Tested on Ollama 0.6.x, Python 3.12 + httpx 0.27, Node.js 22, Docker 26, macOS Sonoma & Ubuntu 24.04
FAQ
Q: Does the Ollama API require an API key? A: No. Running on localhost, Ollama has no authentication. If you expose port 11434 remotely, add a reverse proxy with basic auth or an API key header before going live.
Q: What is the difference between /api/generate and /api/chat?
A: /api/generate takes a raw prompt string and has no message history — it's stateless. /api/chat takes a messages array (system / user / assistant turns) and is designed for conversational agents that need to track context across multiple exchanges.
Q: How much RAM does running the Ollama API server use on its own?
A: The server idle process uses under 100 MB. RAM usage spikes only when a model is loaded — llama3.2:3b needs roughly 3.5 GB, and a 7B model needs around 6–8 GB depending on quantization. Models are unloaded after 5 minutes of inactivity by default.
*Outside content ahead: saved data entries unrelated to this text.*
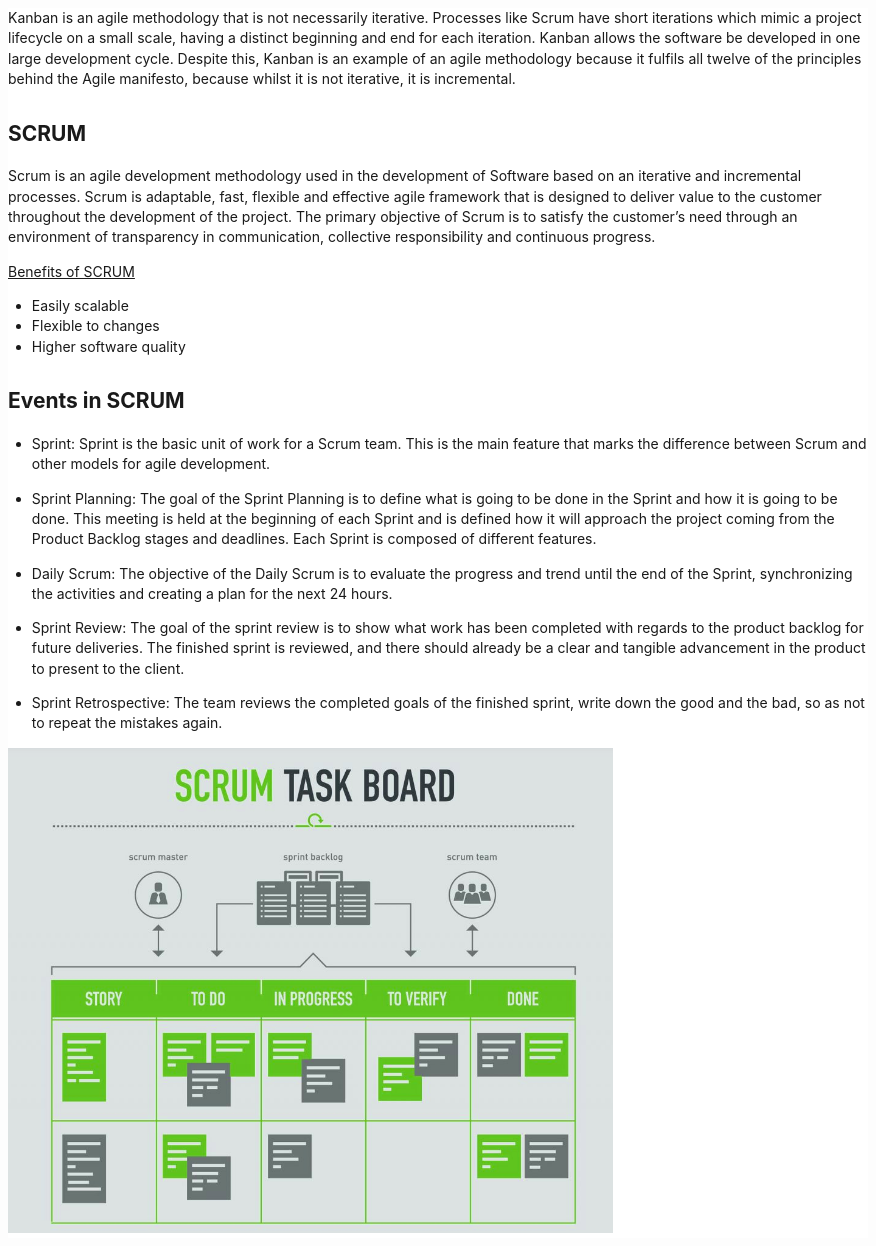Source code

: Kanban is an agile methodology that is not necessarily iterative. Processes like Scrum have short iterations which mimic a project lifecycle on a small scale, having a distinct beginning and end for each iteration. Kanban allows the software be developed in one large development cycle. Despite this, Kanban is an example of an agile methodology because it fulfils all twelve of the principles behind the Agile manifesto, because whilst it is not iterative, it is incremental.

## SCRUM

Scrum is an agile development methodology used in the development of Software based on an iterative and incremental processes.  Scrum is adaptable, fast, flexible and effective agile framework that is designed to deliver value to the customer throughout the development of the project. The primary objective of Scrum is to satisfy the customer’s need through an environment of transparency in communication, collective responsibility and continuous progress.

<ins>Benefits of SCRUM</ins>

- Easily scalable
- Flexible to changes
- Higher software quality

## Events in SCRUM

- Sprint: Sprint is the basic unit of work for a Scrum team. This is the main feature that marks the difference between Scrum and other models for agile development.

- Sprint Planning: The goal of the Sprint Planning is to define what is going to be done in the Sprint and how it is going to be done. This meeting is held at the beginning of each Sprint and is defined how it will approach the project coming from the Product Backlog stages and deadlines. Each Sprint is composed of different features.

- Daily Scrum: The objective of the Daily Scrum is to evaluate the progress and trend until the end of the Sprint, synchronizing the activities and creating a plan for the next 24 hours.

- Sprint Review: The goal of the sprint review is to show what work has been completed with regards to the product backlog for future deliveries. The finished sprint is reviewed, and there should already be a clear and tangible advancement in the product to present to the client.

- Sprint Retrospective: The team reviews the completed goals of the finished sprint, write down the good and the bad, so as not to repeat the mistakes again.

![image](images/imagen20.png)
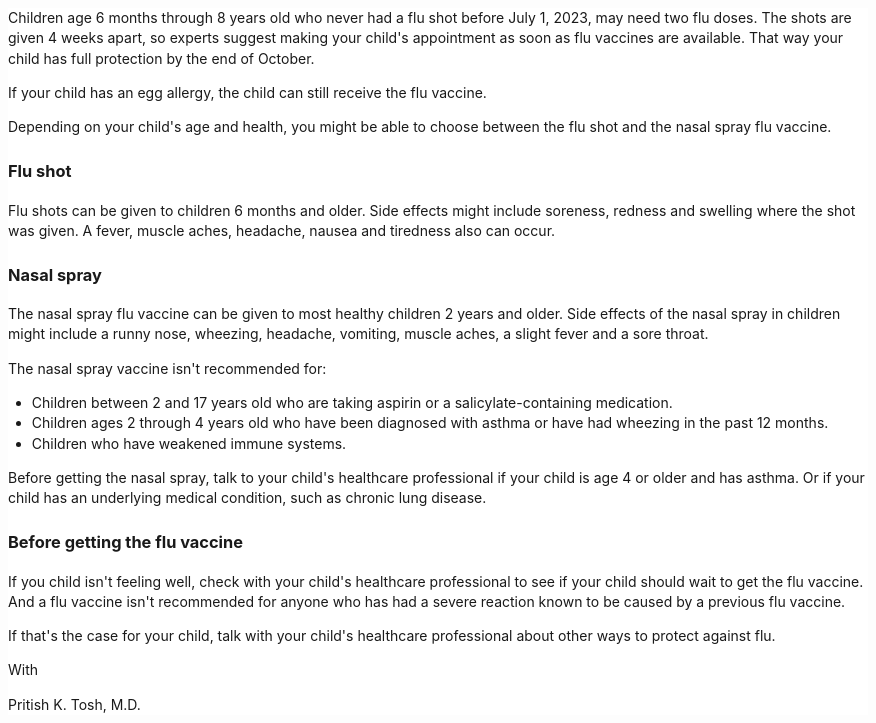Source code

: 
Children age 6 months through 8 years old who never had a flu shot before July 1, 2023, may need two flu doses. The shots are given 4 weeks apart, so experts suggest making your child's appointment as soon as flu vaccines are available. That way your child has full protection by the end of October.


If your child has an egg allergy, the child can still receive the flu vaccine.


Depending on your child's age and health, you might be able to choose between the flu shot and the nasal spray flu vaccine.


### Flu shot


Flu shots can be given to children 6 months and older. Side effects might include soreness, redness and swelling where the shot was given. A fever, muscle aches, headache, nausea and tiredness also can occur.


### Nasal spray


The nasal spray flu vaccine can be given to most healthy children 2 years and older. Side effects of the nasal spray in children might include a runny nose, wheezing, headache, vomiting, muscle aches, a slight fever and a sore throat.


The nasal spray vaccine isn't recommended for:


* Children between 2 and 17 years old who are taking aspirin or a salicylate\-containing medication.
* Children ages 2 through 4 years old who have been diagnosed with asthma or have had wheezing in the past 12 months.
* Children who have weakened immune systems.


Before getting the nasal spray, talk to your child's healthcare professional if your child is age 4 or older and has asthma. Or if your child has an underlying medical condition, such as chronic lung disease.


### Before getting the flu vaccine


If you child isn't feeling well, check with your child's healthcare professional to see if your child should wait to get the flu vaccine. And a flu vaccine isn't recommended for anyone who has had a severe reaction known to be caused by a previous flu vaccine.


If that's the case for your child, talk with your child's healthcare professional about other ways to protect against flu.




With 



 Pritish K. Tosh, M.D.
Q: Can I run multiple models simultaneously via the API? A: Yes, but each loaded model consumes its full VRAM/RAM allocation. Ollama queues concurrent requests to the same model. If you call two different models at once and lack the memory to hold both, Ollama will unload the first to serve the second — causing a cold-start delay.
Q: Does the OpenAI-compatible /v1 endpoint support function calling / tool use?
A: Yes, for models that support tool use (like llama3.1, mistral-nemo, qwen2.5). Pass a tools array in the same format as OpenAI's API. Not all models handle tool calls reliably — test with llama3.1:8b or qwen2.5:7b as a starting point.